REQUIRED ACTION: Your task is to transcribe the records exactly, skipping every image.

DATA FOR ANALYSIS:
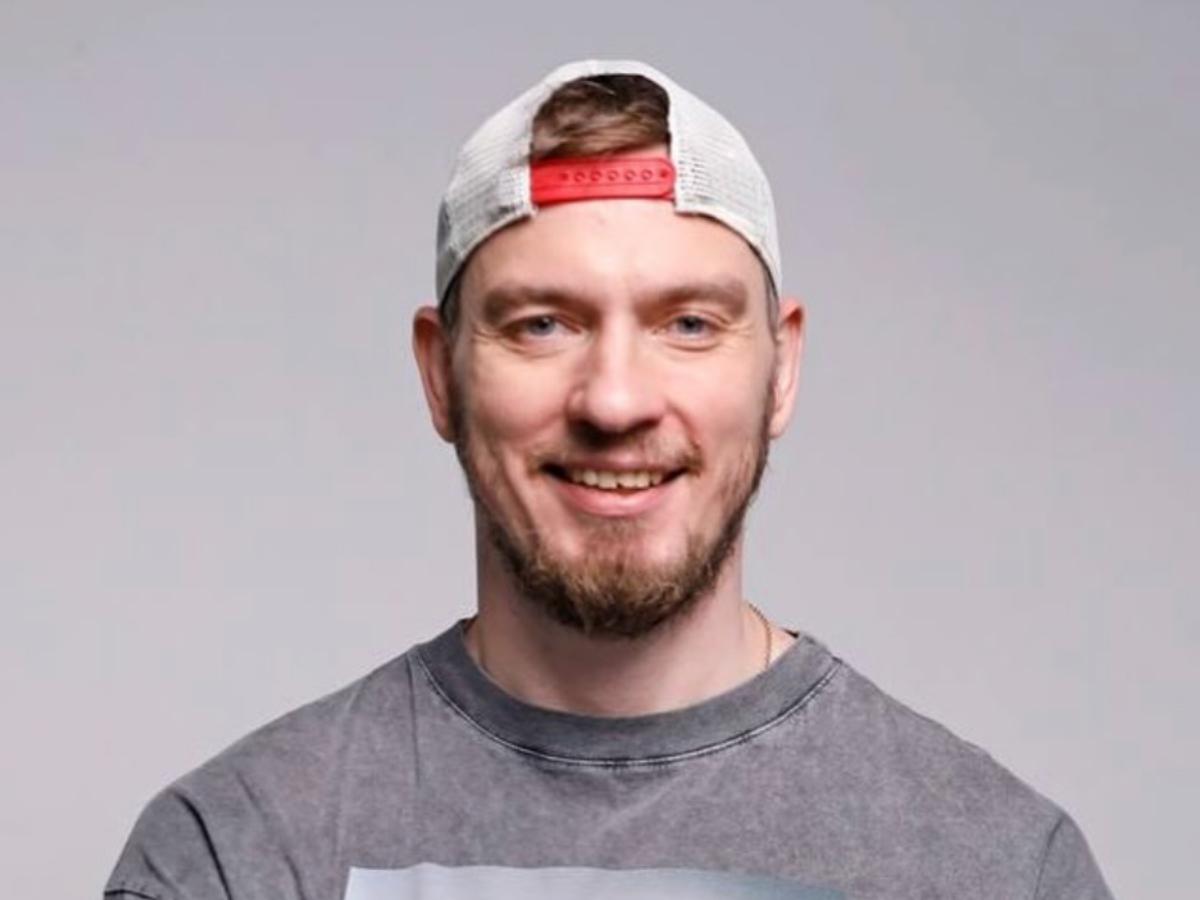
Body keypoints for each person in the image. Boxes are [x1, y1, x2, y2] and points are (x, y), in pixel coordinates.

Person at [105, 59, 1114, 900]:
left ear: (781, 370)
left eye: (690, 323)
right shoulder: (238, 856)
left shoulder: (998, 867)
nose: (616, 399)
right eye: (543, 324)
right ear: (440, 374)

PROBLEM SOLUTION:
Body keypoints for each person in the image. Boxes are [x1, y1, x2, y2] and points are (x, y), in pixel coordinates.

Person at [105, 59, 1114, 900]:
left ear: (781, 370)
left eye: (690, 323)
right shoulder: (238, 856)
left shoulder: (998, 867)
nose: (616, 399)
right eye: (543, 324)
right ear: (440, 374)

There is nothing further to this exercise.